(Beginning of EXERCISE MATERIALS)

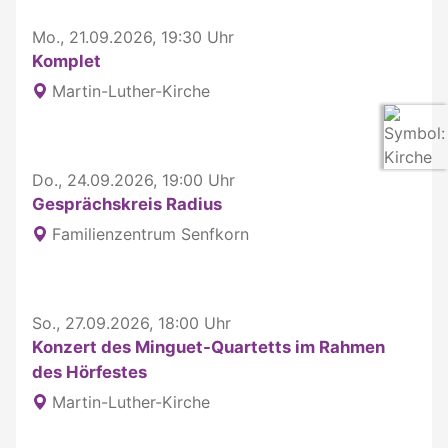
Mo., 21.09.2026, 19:30 Uhr
Komplet
Martin-Luther-Kirche
Do., 24.09.2026, 19:00 Uhr
Gesprächskreis Radius
Familienzentrum Senfkorn
So., 27.09.2026, 18:00 Uhr
Konzert des Minguet-Quartetts im Rahmen
des Hörfestes
Martin-Luther-Kirche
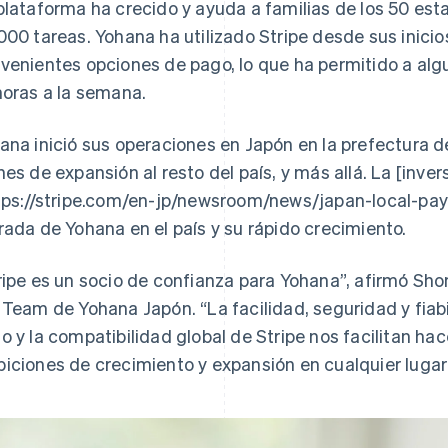
plataforma ha crecido y ayuda a familias de los 50 es
000 tareas. Yohana ha utilizado Stripe desde sus inici
venientes opciones de pago, lo que ha permitido a algu
horas a la semana.
ana inició sus operaciones en Japón en la prefectura d
nes de expansión al resto del país, y más allá. La [inver
tps://stripe.com/en-jp/newsroom/news/japan-local-paym
rada de Yohana en el país y su rápido crecimiento.
ripe es un socio de confianza para Yohana”, afirmó Sh
 Team de Yohana Japón. “La facilidad, seguridad y fiab
o y la compatibilidad global de Stripe nos facilitan h
iciones de crecimiento y expansión en cualquier luga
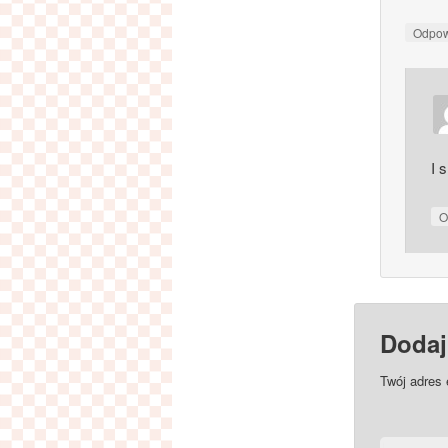
Odpo
I 
O
Dodaj
Twój adres 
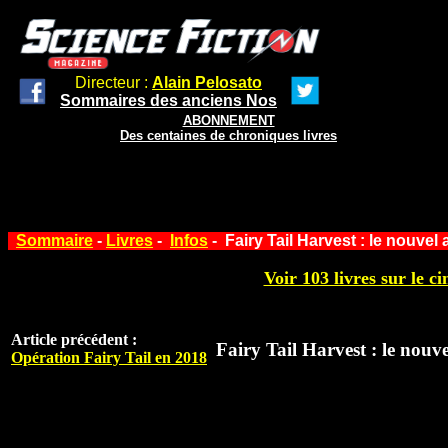
Directeur :
Alain Pelosato
Sommaires des anciens Nos
ABONNEMENT
Des centaines de chroniques livres
Sommaire
-
Livres
-
Infos
- Fairy Tail Harvest : le nouvel 
Voir 103 livres sur le ci
Article précédent :
Fairy Tail Harvest : le nouv
Opération Fairy Tail en 2018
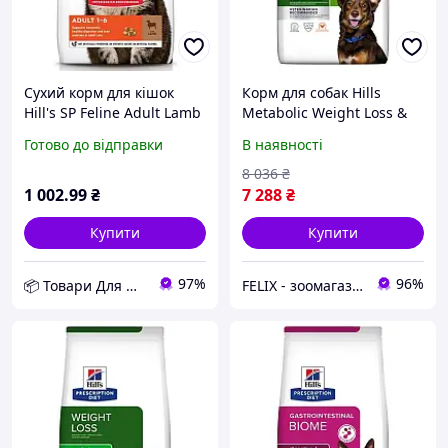
Сухий корм для кішок
Корм для собак Hills
Hill's SP Feline Adult Lamb
Metabolic Weight Loss &
з ягням 1,5 кг (56933) D12-
Matenance Chicken 12 кг
Готово до відправки
В наявності
2026
Курка (Hill's, Хіллс, Хілс)
8 036
₴
1 002
.99
₴
7 288
₴
Купити
Купити
97%
96%
📦 Товари Для Дому
FELIX - зоомагазин низьких цін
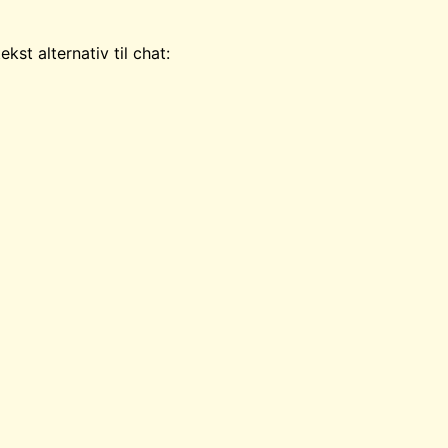
tekst
alternativ til chat
:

(End of EXERCISE MATERIALS)

Above are the records; return them exactly, minus the pictures.

__EXERCISE OUTPUT__.
Mo., 21.09.2026, 19:30 Uhr
Komplet
Martin-Luther-Kirche
Do., 24.09.2026, 19:00 Uhr
Gesprächskreis Radius
Familienzentrum Senfkorn
So., 27.09.2026, 18:00 Uhr
Konzert des Minguet-Quartetts im Rahmen
des Hörfestes
Martin-Luther-Kirche
plataforma ha crecido y ayuda a familias de los 50 es
000 tareas. Yohana ha utilizado Stripe desde sus inici
venientes opciones de pago, lo que ha permitido a algu
horas a la semana.
ana inició sus operaciones en Japón en la prefectura d
nes de expansión al resto del país, y más allá. La [inver
tps://stripe.com/en-jp/newsroom/news/japan-local-paym
rada de Yohana en el país y su rápido crecimiento.
ripe es un socio de confianza para Yohana”, afirmó Sh
 Team de Yohana Japón. “La facilidad, seguridad y fiab
o y la compatibilidad global de Stripe nos facilitan h
iciones de crecimiento y expansión en cualquier luga
Odpo
I 
O
Dodaj
Twój adres 
Directeur :
Alain Pelosato
Sommaires des anciens Nos
ABONNEMENT
Des centaines de chroniques livres
Sommaire
-
Livres
-
Infos
- Fairy Tail Harvest : le nouvel 
Voir 103 livres sur le ci
Article précédent :
Fairy Tail Harvest : le nouv
Opération Fairy Tail en 2018
Сухий корм для кішок
Корм для собак Hills
Hill's SP Feline Adult Lamb
Metabolic Weight Loss &
з ягням 1,5 кг (56933) D12-
Matenance Chicken 12 кг
Готово до відправки
В наявності
2026
Курка (Hill's, Хіллс, Хілс)
8 036
₴
1 002
.99
₴
7 288
₴
Купити
Купити
97%
96%
📦 Товари Для Дому
FELIX - зоомагазин низьких цін
tekst
alternativ til chat
:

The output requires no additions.